▸ **DO THIS**: Convert the item lines into a Markdown table with the columns "No." and "Entry", skipping blank lines. Begin at the line that has "order: Hemiptera" and stop after the last line of the items.
————————
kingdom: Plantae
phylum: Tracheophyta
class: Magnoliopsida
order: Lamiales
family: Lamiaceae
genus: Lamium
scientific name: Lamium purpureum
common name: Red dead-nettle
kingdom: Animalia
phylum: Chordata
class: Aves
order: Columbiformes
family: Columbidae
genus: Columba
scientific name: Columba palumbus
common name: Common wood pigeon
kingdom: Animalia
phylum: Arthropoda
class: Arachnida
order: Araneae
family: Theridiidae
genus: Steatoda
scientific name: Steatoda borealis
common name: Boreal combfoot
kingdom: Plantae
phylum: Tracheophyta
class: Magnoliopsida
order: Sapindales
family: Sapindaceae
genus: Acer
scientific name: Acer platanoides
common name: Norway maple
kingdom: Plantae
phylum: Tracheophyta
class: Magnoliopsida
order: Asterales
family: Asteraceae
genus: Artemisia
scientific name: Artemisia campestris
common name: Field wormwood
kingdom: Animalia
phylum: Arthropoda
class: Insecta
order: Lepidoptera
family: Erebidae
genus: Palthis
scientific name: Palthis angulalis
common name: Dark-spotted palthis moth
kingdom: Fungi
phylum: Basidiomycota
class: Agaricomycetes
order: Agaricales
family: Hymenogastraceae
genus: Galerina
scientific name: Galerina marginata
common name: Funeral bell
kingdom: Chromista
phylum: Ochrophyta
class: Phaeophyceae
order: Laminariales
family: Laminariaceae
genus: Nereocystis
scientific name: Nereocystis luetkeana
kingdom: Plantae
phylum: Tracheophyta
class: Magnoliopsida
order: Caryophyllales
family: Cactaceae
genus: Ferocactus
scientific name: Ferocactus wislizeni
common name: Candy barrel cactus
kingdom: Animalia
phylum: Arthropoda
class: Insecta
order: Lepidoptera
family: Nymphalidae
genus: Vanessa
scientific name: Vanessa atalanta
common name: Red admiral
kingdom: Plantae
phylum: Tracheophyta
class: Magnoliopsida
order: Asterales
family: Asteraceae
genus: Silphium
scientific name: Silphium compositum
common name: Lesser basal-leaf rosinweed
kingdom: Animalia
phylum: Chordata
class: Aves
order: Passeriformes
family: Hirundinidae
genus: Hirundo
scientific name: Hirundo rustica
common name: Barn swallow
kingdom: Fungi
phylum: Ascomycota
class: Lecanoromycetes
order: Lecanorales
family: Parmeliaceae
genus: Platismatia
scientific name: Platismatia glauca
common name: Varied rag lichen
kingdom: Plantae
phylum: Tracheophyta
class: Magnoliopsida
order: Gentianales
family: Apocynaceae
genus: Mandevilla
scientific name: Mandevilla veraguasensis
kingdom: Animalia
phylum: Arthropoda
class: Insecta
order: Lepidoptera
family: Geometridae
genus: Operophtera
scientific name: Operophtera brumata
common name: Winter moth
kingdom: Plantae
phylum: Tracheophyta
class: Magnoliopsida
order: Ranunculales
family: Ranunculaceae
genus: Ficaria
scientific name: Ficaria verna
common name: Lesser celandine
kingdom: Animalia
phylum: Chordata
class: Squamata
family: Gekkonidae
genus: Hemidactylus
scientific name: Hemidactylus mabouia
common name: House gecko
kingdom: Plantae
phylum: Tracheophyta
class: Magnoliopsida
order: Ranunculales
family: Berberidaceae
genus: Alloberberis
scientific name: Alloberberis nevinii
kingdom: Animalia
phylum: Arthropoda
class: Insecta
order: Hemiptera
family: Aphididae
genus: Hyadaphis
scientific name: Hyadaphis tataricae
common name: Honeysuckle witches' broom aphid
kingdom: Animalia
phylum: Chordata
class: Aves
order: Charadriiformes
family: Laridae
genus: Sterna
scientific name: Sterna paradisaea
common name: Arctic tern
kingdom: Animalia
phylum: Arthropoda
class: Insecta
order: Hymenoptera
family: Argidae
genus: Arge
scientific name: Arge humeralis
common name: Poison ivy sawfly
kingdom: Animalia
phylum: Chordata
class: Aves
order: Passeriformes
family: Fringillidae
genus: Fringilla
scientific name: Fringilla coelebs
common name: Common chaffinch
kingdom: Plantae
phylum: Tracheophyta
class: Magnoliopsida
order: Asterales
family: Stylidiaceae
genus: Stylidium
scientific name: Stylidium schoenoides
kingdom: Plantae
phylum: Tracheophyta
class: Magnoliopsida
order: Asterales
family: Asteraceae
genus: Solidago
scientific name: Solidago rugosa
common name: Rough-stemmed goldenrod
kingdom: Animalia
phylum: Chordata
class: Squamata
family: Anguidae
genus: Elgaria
————————
▸ **RESULT**:
| No. | Entry |
|---|---|
| 1 | order: Hemiptera |
| 2 | family: Aphididae |
| 3 | genus: Hyadaphis |
| 4 | scientific name: Hyadaphis tataricae |
| 5 | common name: Honeysuckle witches' broom aphid |
| 6 | kingdom: Animalia |
| 7 | phylum: Chordata |
| 8 | class: Aves |
| 9 | order: Charadriiformes |
| 10 | family: Laridae |
| 11 | genus: Sterna |
| 12 | scientific name: Sterna paradisaea |
| 13 | common name: Arctic tern |
| 14 | kingdom: Animalia |
| 15 | phylum: Arthropoda |
| 16 | class: Insecta |
| 17 | order: Hymenoptera |
| 18 | family: Argidae |
| 19 | genus: Arge |
| 20 | scientific name: Arge humeralis |
| 21 | common name: Poison ivy sawfly |
| 22 | kingdom: Animalia |
| 23 | phylum: Chordata |
| 24 | class: Aves |
| 25 | order: Passeriformes |
| 26 | family: Fringillidae |
| 27 | genus: Fringilla |
| 28 | scientific name: Fringilla coelebs |
| 29 | common name: Common chaffinch |
| 30 | kingdom: Plantae |
| 31 | phylum: Tracheophyta |
| 32 | class: Magnoliopsida |
| 33 | order: Asterales |
| 34 | family: Stylidiaceae |
| 35 | genus: Stylidium |
| 36 | scientific name: Stylidium schoenoides |
| 37 | kingdom: Plantae |
| 38 | phylum: Tracheophyta |
| 39 | class: Magnoliopsida |
| 40 | order: Asterales |
| 41 | family: Asteraceae |
| 42 | genus: Solidago |
| 43 | scientific name: Solidago rugosa |
| 44 | common name: Rough-stemmed goldenrod |
| 45 | kingdom: Animalia |
| 46 | phylum: Chordata |
| 47 | class: Squamata |
| 48 | family: Anguidae |
| 49 | genus: Elgaria |